Innerhalb von nur zwei Wochen gab es gleich vier Fälle von illegalen Fahrzeugrennen in der Region. Nehmen die Rennen zu? Sind sie organisiert? Wer sitzt hinter dem Steuer und was tut die Polizei dagegen? Wir haben nachgefragt.
Berchtesgadener Land/Sudelfeld/Burgkirchen - Innerhalb von gut zwei Wochen meldete die Polizei in der Region mehrere verbotene Fahrzeugrennen:
- Am Thumsee lieferten sich am 18. August ein BMW- und ein VW-Fahrer ein Rennen, während dessen die beiden sich trotz Geschwindigkeitsbegrenzung und durchgezogener Linie rücksichtslos überholten.
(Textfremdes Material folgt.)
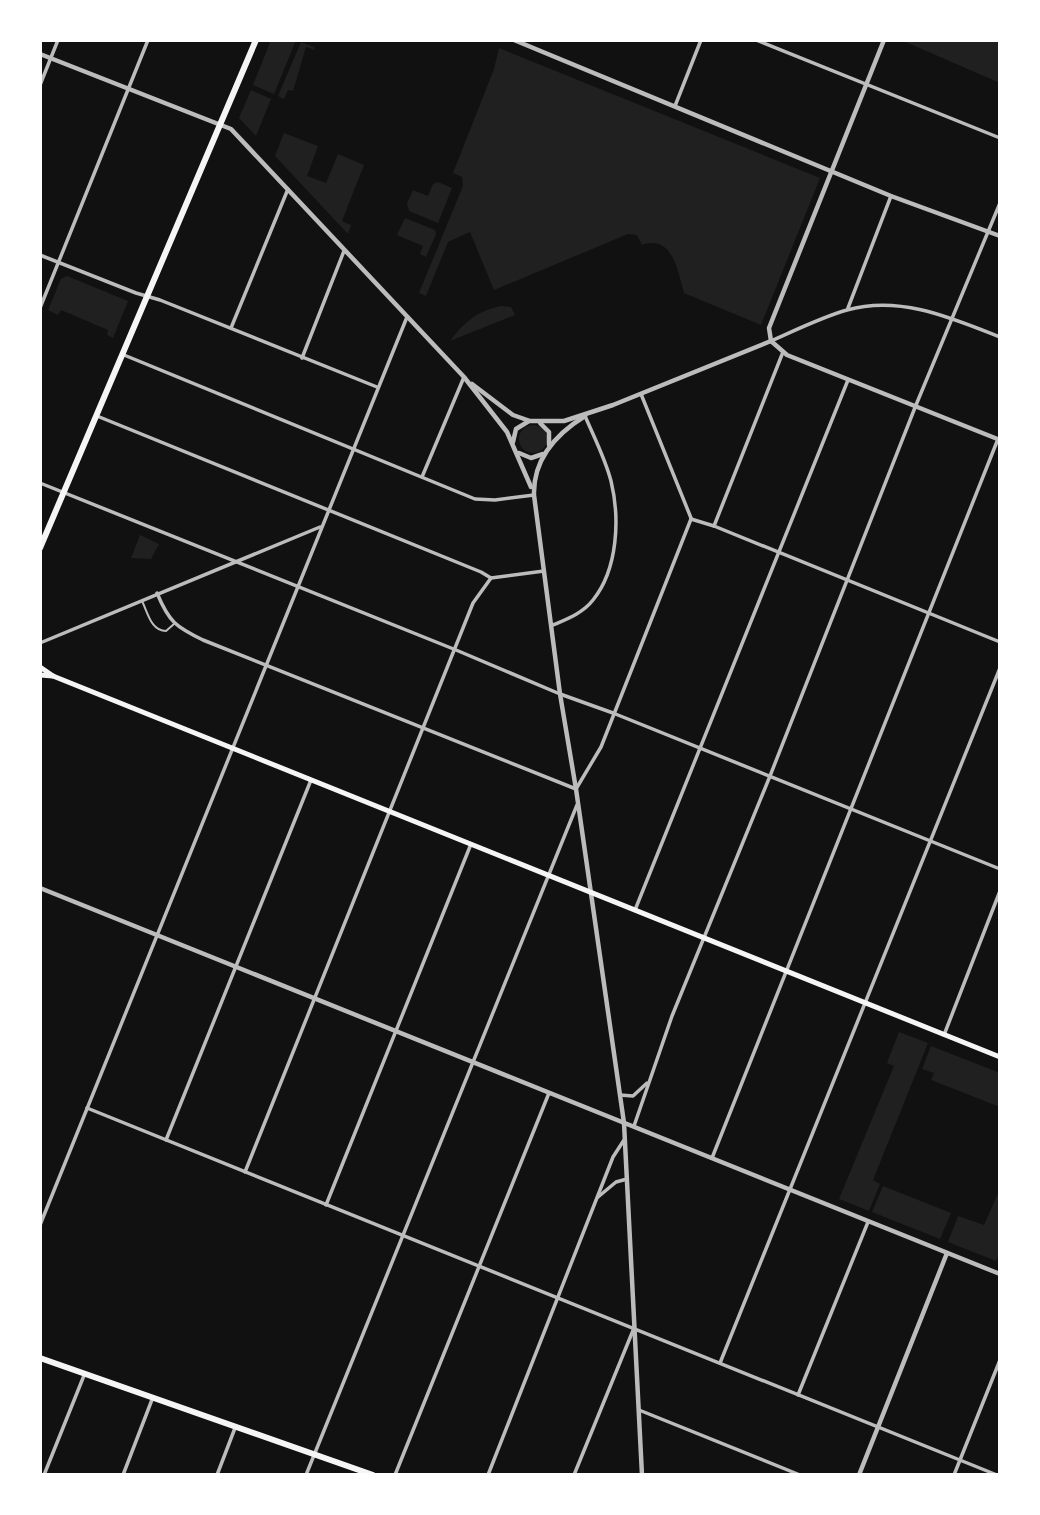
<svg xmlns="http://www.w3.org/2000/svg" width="1040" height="1515" font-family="'Libre Baskerville',serif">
	<rect width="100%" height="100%" fill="#111"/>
	<g fill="#202020">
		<path d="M271,40H296L274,94L253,85Z"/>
		<path d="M901,40H996L1000,42V83Z"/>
		<path d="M301,42L314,47L315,50L306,47L293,91L288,90L284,99L278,96Z"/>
		<path d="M499,48L820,178L761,325L684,293C678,272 673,234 642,245L637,235L628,234L494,290L470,232L448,242L426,296L419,293L463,186L462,177L453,173L494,69Z"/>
		<path d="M251,90L271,99L256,136L239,118Z"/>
		<path d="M284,133L318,146L307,176L326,183L338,154L364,165L342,221L351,225L348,234L275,156Z"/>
		<path d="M438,182L452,188L438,223L409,211L407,204L413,190L428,196L433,184Z"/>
		<path d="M405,218L435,230L436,234L426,257L420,254L423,246L397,235Z"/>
		<path d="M67,276L128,301L113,338L107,335L108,330L61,310L58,315L48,310L61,279Z"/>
		<path d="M501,306L511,307L515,315L450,341C464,322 477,311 501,306Z"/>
		<circle cx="533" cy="439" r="14"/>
		<path d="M140,535L159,544L151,559L131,558Z"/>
		<path d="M899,1032L928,1043L873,1180L880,1184L869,1211L839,1199L894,1066L887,1063Z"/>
		<path d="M931,1046L1000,1073V1107L931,1080L934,1073L922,1069Z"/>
		<path d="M883,1186L951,1213L940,1239L872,1212Z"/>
		<path d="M1000,1189V1253L996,1261L948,1242L958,1216L984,1225Z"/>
	</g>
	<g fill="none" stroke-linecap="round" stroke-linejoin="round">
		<path stroke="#bcbcbc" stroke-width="2" d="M142,601C148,613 151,631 166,631L174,624"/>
		<g stroke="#bcbcbc" stroke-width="3.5">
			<path d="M756,40L1000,138"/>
			<path d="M40,85L58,40"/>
			<path d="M675,106L701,40"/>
			<path d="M40,255L136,293L160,300L377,387"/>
			<path d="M40,308L148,40"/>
			<path d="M848,308L891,196"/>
			<path d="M231,328L288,189"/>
			<path d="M771,341C796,330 822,317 847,310C900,295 952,318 1000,337"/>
			<path d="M124,355L475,499L495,500L534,495"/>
			<path d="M302,358L344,251"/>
			<path d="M641,394L691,518"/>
			<path d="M97,416L481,572L491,578"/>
			<path d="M422,477L464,377"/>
			<path d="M40,483L456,650L560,694L613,713L1000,869"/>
			<path d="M691,519L714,526L1000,642"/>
			<path d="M714,526L783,352"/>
			<path d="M157,593C169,622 176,627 203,640L576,789L601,747L691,519"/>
			<path d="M553,625C567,619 583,613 593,600C618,569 620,518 611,481C605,458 594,437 585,416"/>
			<path d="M40,643L320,527"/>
			<path d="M635,910L848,380"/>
			<path d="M944,1035L1000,891"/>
			<path d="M620,1095L633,1096L647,1083"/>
			<path d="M87,1108L997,1475"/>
			<path d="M634,1126L672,1016L770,776L916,405L1000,203"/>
			<path d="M166,1140L311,780"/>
			<path d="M712,1158L998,439"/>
			<path d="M245,1172L473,603L491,578L544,571"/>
			<path d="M598,1197L616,1182L627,1179"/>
			<path d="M326,1205L471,844"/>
			<path d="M40,1225L407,317"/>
			<path d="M720,1363L1000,668"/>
			<path d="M798,1395L868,1222"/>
			<path d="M639,1410L800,1475"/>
			<path d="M44,1475L85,1373"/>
			<path d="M123,1475L153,1397"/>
			<path d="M217,1475L235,1428"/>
			<path d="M306,1475L577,805"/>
			<path d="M395,1475L549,1093"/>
			<path d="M488,1475L613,1157L624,1140"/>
			<path d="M574,1475L634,1328"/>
			<path d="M954,1475L1000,1360"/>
		</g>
		<g stroke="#bcbcbc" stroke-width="4.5">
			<path d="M514,40L891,196L1000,236"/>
			<path d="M40,54L231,129L464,377L507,432L531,487"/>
			<path d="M771,341L769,328L884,40"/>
			<path d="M771,341L787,355L1000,440"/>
			<path d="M472,384L513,415L530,421H564L613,405L771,341"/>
			<path d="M585,416C556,434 533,459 534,495L560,694L576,789L624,1123L642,1475"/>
			<path d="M540,423L549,432V445"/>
			<path d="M513,442L516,429L529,421"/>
			<path d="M519,453L531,458L543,454"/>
			<path d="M40,888L1000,1274"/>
			<path d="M859,1475L947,1253"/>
		</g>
		<g stroke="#f5f5f5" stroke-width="5">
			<path d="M40,667L53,676L1000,1057"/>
			<path d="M40,675L53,676"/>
		</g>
		<g stroke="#f5f5f5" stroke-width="6">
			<path d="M40,548L256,40"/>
			<path d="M40,1358L373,1475"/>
		</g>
	</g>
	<rect width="1040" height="1515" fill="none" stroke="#ffffff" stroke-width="84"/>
</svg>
Die Polizei konnte die beiden Fahrer, einen 24-jährigen Reichenhaller und einen 25-jährigen Kroaten, am Thumsee stellen, wo sie nach einem Bad Bier tranken. Beide wurden wegen des Verdachts auf ein verbotenes Autorennen und Trunkenheit am Steuer untersucht, und ihre Führerscheine wurden beschlagnahmt.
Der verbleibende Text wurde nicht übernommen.